(Scene photo sets with intrinsics)

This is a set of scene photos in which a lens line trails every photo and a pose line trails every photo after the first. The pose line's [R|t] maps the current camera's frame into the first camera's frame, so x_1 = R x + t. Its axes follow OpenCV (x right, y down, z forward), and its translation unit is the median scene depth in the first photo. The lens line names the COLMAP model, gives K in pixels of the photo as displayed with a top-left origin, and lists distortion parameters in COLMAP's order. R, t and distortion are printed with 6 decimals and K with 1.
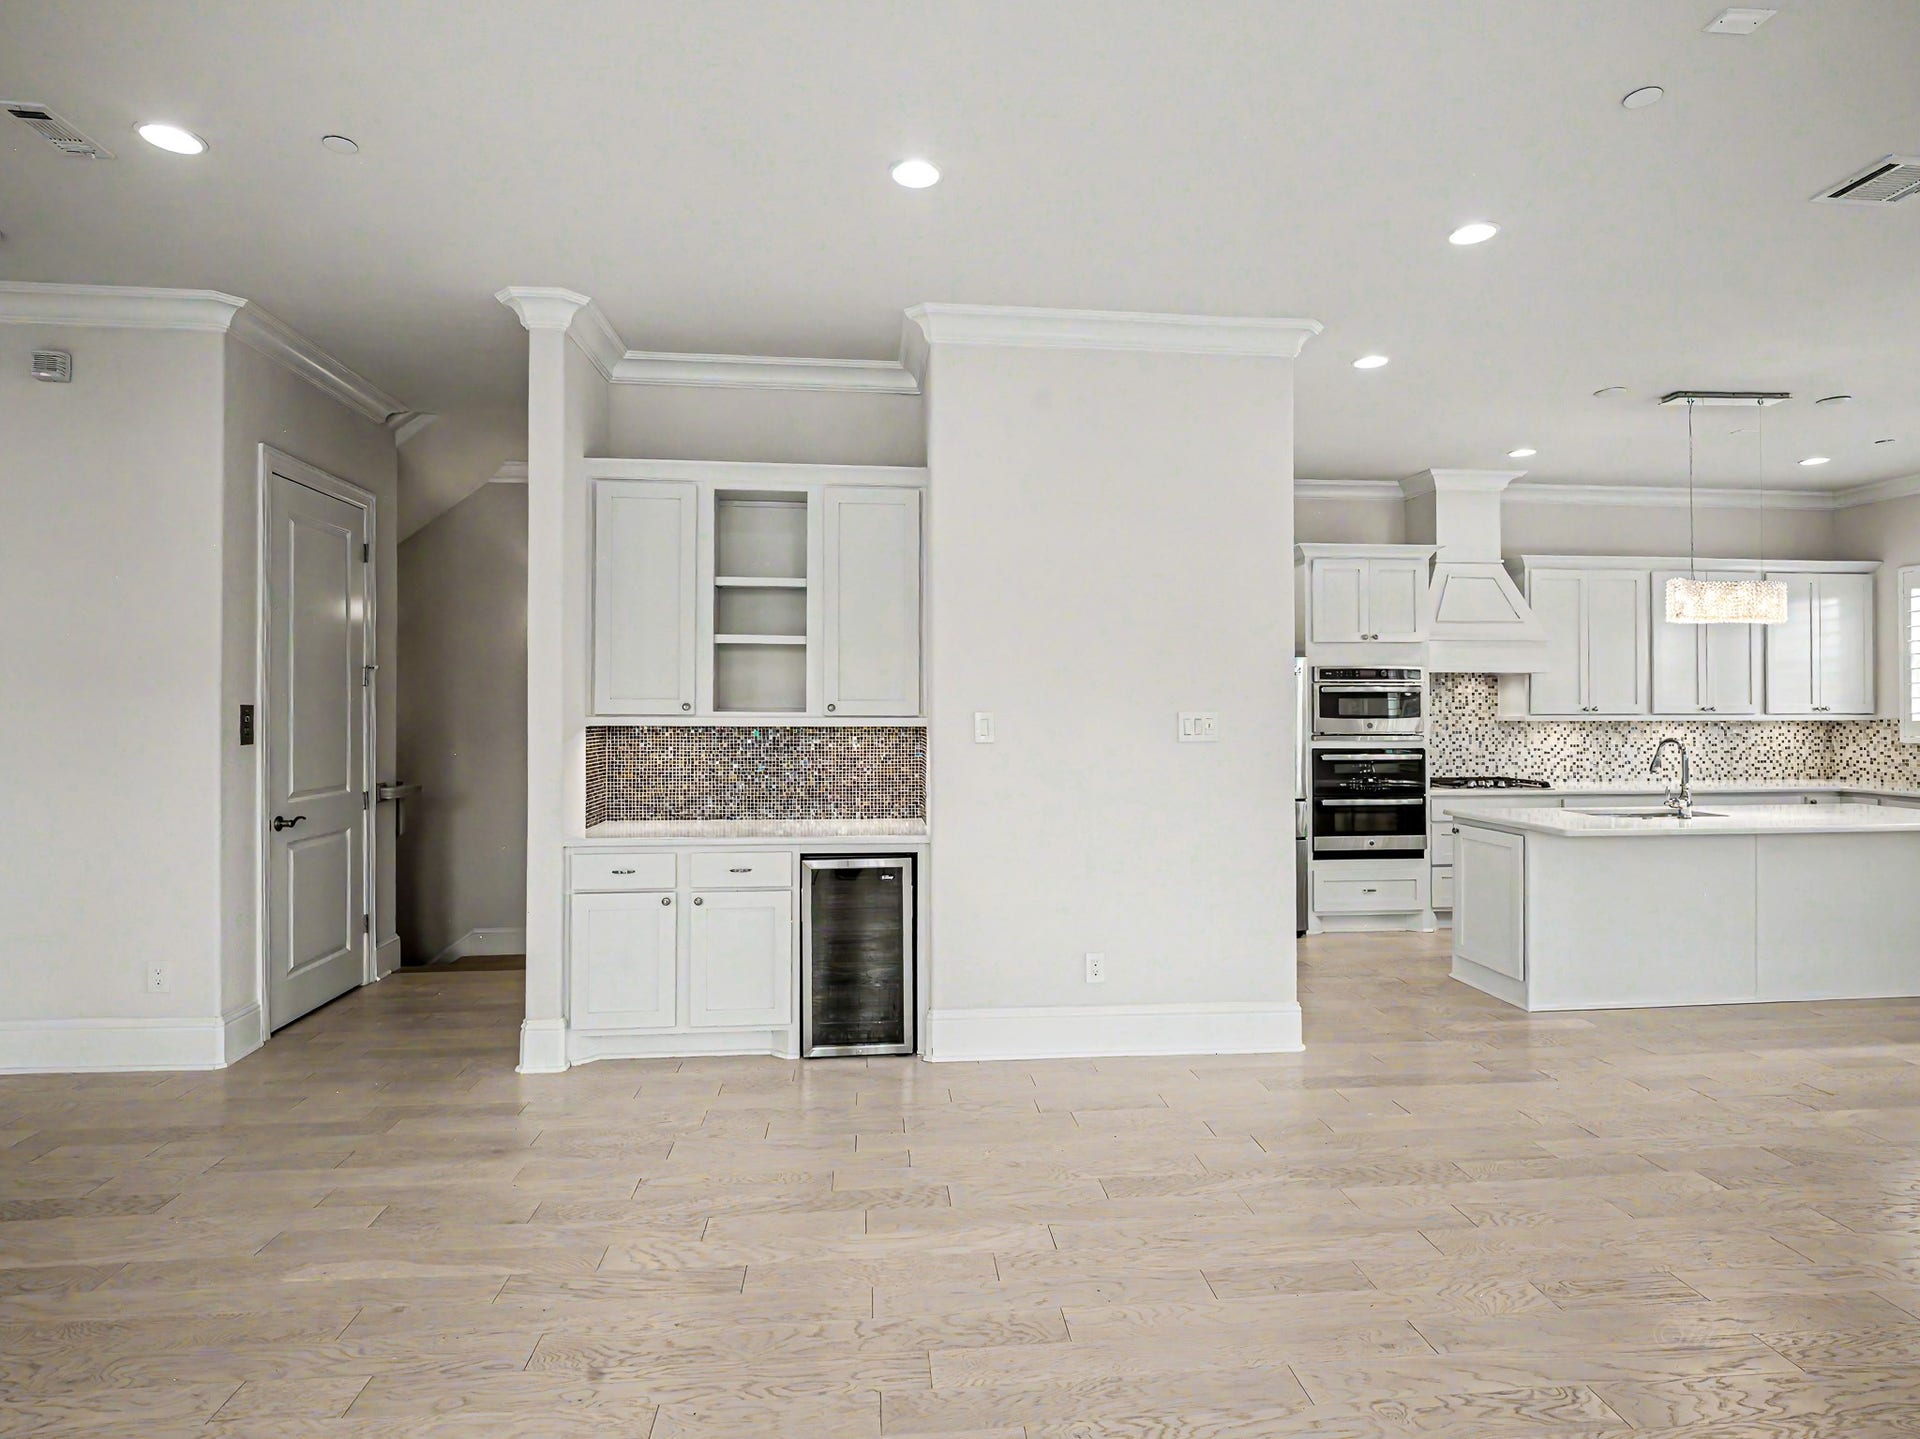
lens RADIAL K [[984.4, 0, 956.1], [0, 984.4, 708.3], [0, 0, 1]] dist [0.013285, -0.018280]
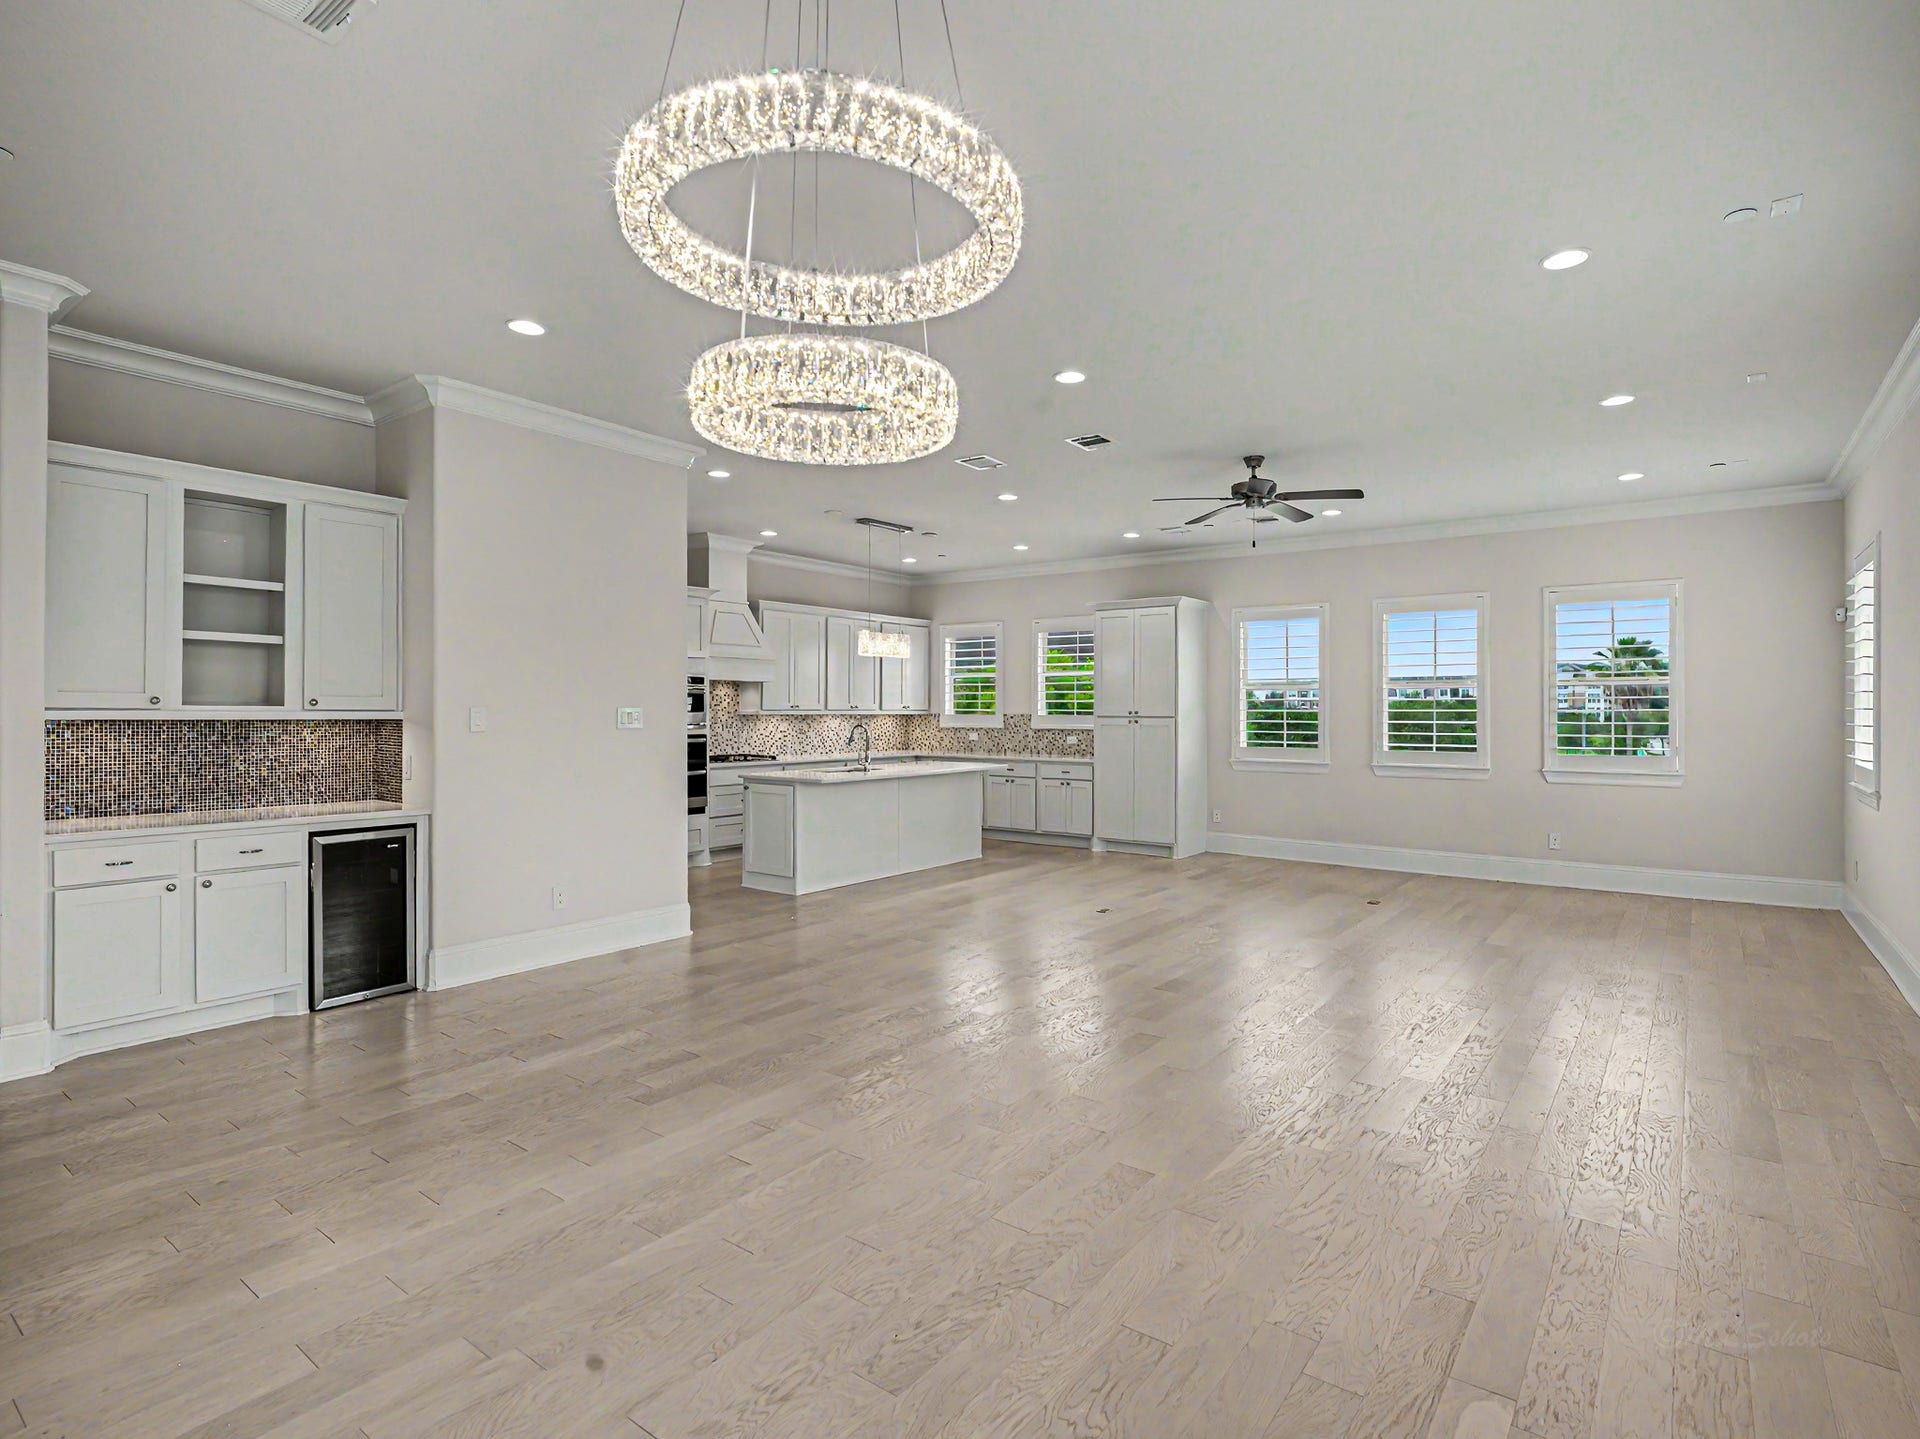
lens RADIAL K [[984.4, 0, 956.1], [0, 984.4, 708.3], [0, 0, 1]] dist [0.013285, -0.018280]
pose [[0.673044, 0.004111, 0.739591, -0.305833], [-0.008026, 0.999966, 0.001745, -0.001145], [-0.739559, -0.007110, 0.673054, -0.188359]]
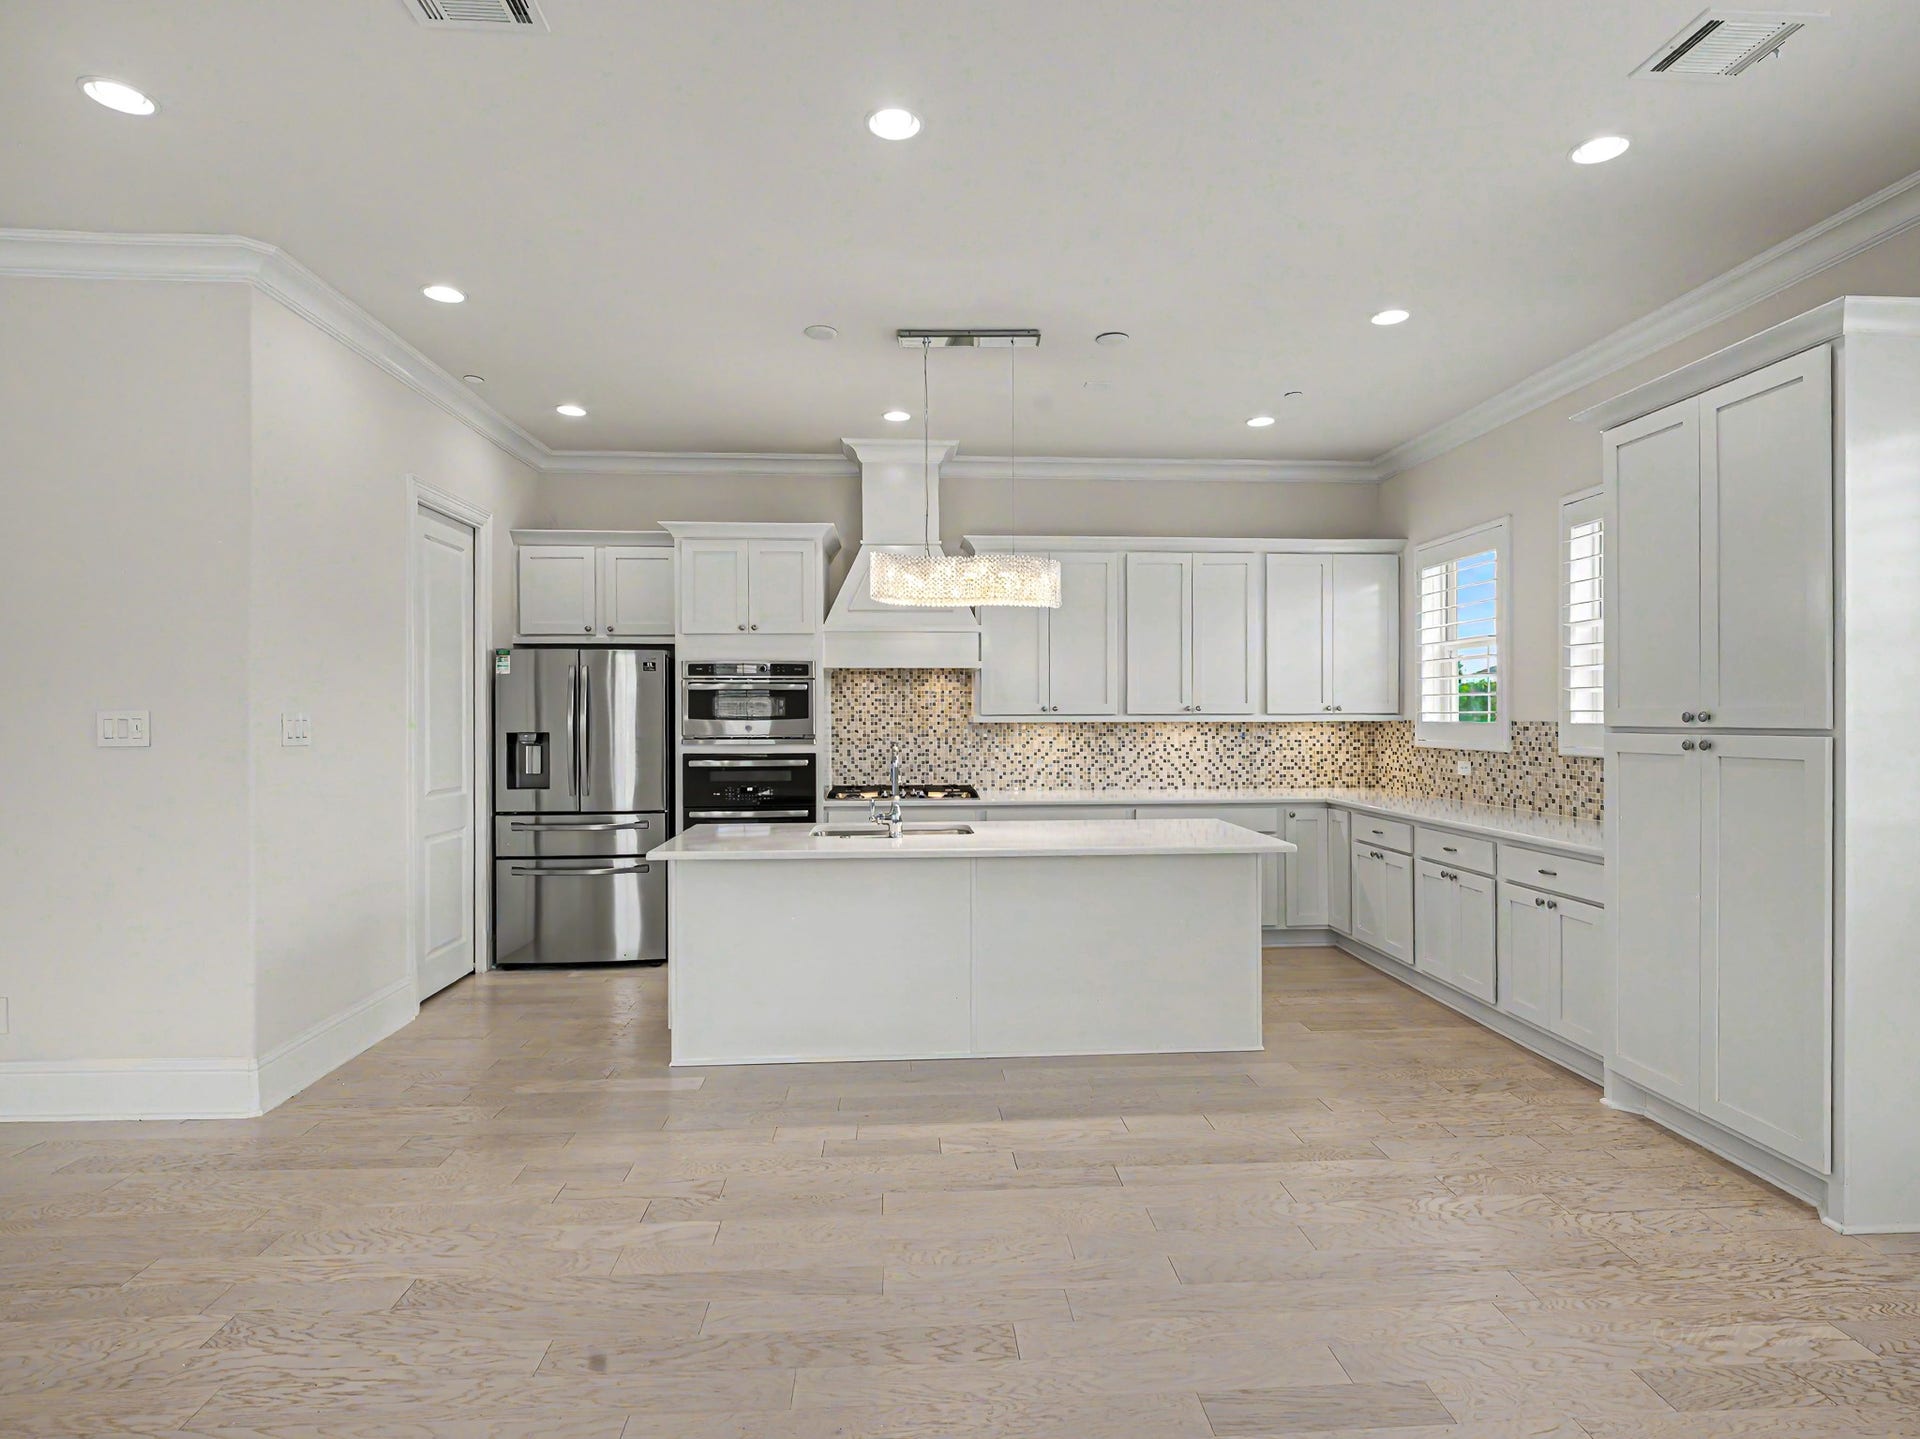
lens RADIAL K [[984.4, 0, 956.1], [0, 984.4, 708.3], [0, 0, 1]] dist [0.013285, -0.018280]
pose [[0.999484, -0.001696, -0.032062, 0.610861], [0.001650, 0.999998, -0.001461, 0.001520], [0.032064, 0.001407, 0.999485, 0.116628]]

(Your task) The records above must be repeated in full and exactly, but without any of the pictures.

(Solution for this task)
This is a set of scene photos in which a lens line trails every photo and a pose line trails every photo after the first. The pose line's [R|t] maps the current camera's frame into the first camera's frame, so x_1 = R x + t. Its axes follow OpenCV (x right, y down, z forward), and its translation unit is the median scene depth in the first photo. The lens line names the COLMAP model, gives K in pixels of the photo as displayed with a top-left origin, and lists distortion parameters in COLMAP's order. R, t and distortion are printed with 6 decimals and K with 1.
lens RADIAL K [[984.4, 0, 956.1], [0, 984.4, 708.3], [0, 0, 1]] dist [0.013285, -0.018280]
lens RADIAL K [[984.4, 0, 956.1], [0, 984.4, 708.3], [0, 0, 1]] dist [0.013285, -0.018280]
pose [[0.673044, 0.004111, 0.739591, -0.305833], [-0.008026, 0.999966, 0.001745, -0.001145], [-0.739559, -0.007110, 0.673054, -0.188359]]
lens RADIAL K [[984.4, 0, 956.1], [0, 984.4, 708.3], [0, 0, 1]] dist [0.013285, -0.018280]
pose [[0.999484, -0.001696, -0.032062, 0.610861], [0.001650, 0.999998, -0.001461, 0.001520], [0.032064, 0.001407, 0.999485, 0.116628]]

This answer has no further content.